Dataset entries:
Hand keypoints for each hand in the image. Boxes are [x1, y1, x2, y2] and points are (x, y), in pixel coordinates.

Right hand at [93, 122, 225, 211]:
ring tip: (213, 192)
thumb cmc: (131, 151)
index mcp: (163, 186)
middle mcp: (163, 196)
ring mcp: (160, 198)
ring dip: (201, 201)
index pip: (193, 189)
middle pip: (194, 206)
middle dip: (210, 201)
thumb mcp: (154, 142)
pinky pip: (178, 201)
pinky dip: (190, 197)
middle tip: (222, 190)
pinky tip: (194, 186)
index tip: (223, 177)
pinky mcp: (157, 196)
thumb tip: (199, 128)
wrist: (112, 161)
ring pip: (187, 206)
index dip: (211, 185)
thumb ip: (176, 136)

* * *

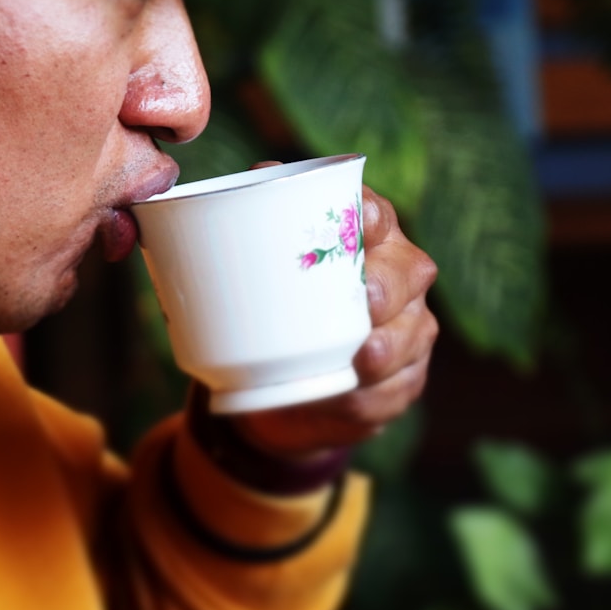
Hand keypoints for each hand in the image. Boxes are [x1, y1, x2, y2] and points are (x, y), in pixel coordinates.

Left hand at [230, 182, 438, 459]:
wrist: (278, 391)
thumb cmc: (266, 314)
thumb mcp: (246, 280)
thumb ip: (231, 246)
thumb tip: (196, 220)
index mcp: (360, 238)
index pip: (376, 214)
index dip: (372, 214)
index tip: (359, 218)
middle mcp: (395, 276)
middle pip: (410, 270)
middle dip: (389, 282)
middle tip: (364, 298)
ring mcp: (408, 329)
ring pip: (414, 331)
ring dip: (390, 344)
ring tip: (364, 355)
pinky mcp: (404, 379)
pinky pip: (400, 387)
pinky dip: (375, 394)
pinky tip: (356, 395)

...

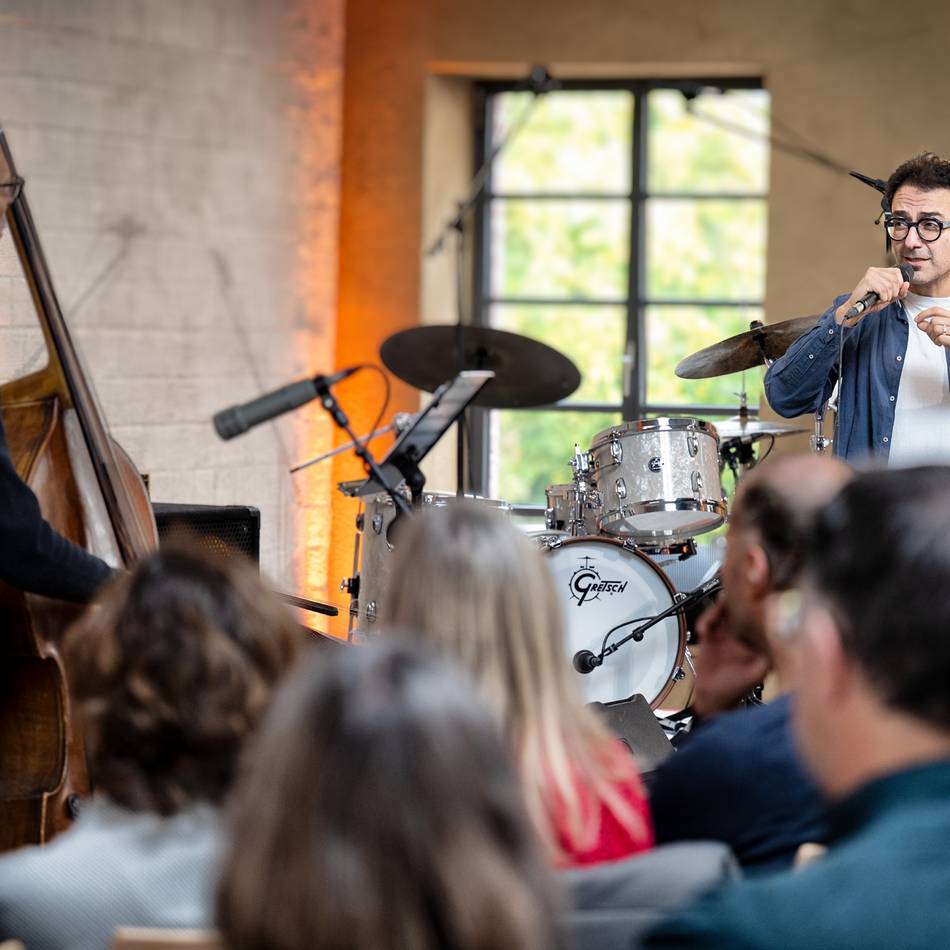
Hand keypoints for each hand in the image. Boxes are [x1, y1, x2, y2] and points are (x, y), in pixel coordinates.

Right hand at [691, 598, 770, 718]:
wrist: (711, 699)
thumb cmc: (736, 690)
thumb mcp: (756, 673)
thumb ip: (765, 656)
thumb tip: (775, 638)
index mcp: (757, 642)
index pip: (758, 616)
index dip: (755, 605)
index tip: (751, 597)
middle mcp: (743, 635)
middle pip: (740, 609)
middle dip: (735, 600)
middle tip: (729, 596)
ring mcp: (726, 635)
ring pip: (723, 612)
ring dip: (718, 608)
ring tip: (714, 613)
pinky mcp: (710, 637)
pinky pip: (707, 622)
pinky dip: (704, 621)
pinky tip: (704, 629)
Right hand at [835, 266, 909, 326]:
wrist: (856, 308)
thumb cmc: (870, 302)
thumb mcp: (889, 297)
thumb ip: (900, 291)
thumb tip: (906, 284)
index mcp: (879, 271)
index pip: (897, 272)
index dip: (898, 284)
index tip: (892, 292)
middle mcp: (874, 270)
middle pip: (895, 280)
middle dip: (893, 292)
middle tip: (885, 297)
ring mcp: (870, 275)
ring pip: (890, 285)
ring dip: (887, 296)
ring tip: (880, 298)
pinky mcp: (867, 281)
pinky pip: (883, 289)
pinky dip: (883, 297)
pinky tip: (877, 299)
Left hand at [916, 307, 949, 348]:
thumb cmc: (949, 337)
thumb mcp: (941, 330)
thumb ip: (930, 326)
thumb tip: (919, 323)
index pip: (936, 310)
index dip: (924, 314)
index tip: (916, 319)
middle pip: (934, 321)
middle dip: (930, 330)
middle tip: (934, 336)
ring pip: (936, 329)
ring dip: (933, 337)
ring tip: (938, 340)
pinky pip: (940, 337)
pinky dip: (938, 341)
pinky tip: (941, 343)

ASSIGNED TASK — Look above for the line with "index mcp: (757, 642)" and the line with "pinky tip: (941, 343)"; transcribe both and all lines in between, exactly, and nothing else.

EXERCISE RESULT —
index mcp: (757, 642)
index pip: (758, 616)
index dip: (755, 605)
index tip: (751, 597)
middle mcp: (743, 635)
middle pip: (740, 609)
middle dip: (735, 600)
middle tip: (729, 596)
ring mcp: (726, 635)
ring pip: (723, 612)
ring dip: (718, 608)
ring tip: (714, 613)
pinky mcp: (710, 637)
pinky pip: (707, 622)
pinky dip: (704, 621)
pinky tip: (704, 629)
Right hand at [835, 266, 909, 326]:
wrist: (856, 308)
thumb cmc: (870, 302)
thumb mcp: (889, 297)
thumb ip: (900, 291)
thumb tip: (906, 284)
index mcp: (879, 271)
index pip: (897, 272)
index dip: (898, 284)
index tip: (892, 292)
middle mcp: (874, 270)
middle pip: (895, 280)
middle dip: (893, 292)
middle tip: (885, 297)
ring mcp: (870, 275)
ring pip: (890, 285)
ring dip: (887, 296)
ring tip: (880, 298)
pinky mcp: (867, 281)
pinky pip: (883, 289)
pinky dip: (883, 297)
pinky tip: (877, 299)
Left hand at [916, 307, 949, 348]:
thumb cmc: (949, 337)
thumb mcp: (941, 330)
thumb ip: (930, 326)
thumb tip: (919, 323)
index pip: (936, 310)
index dip: (924, 314)
index tip: (916, 319)
middle pip: (934, 321)
middle dip: (930, 330)
middle tip: (934, 336)
ring pip: (936, 329)
ring dip: (933, 337)
ring tip: (938, 340)
pinky pip: (940, 337)
pinky dip: (938, 341)
pinky tip: (941, 343)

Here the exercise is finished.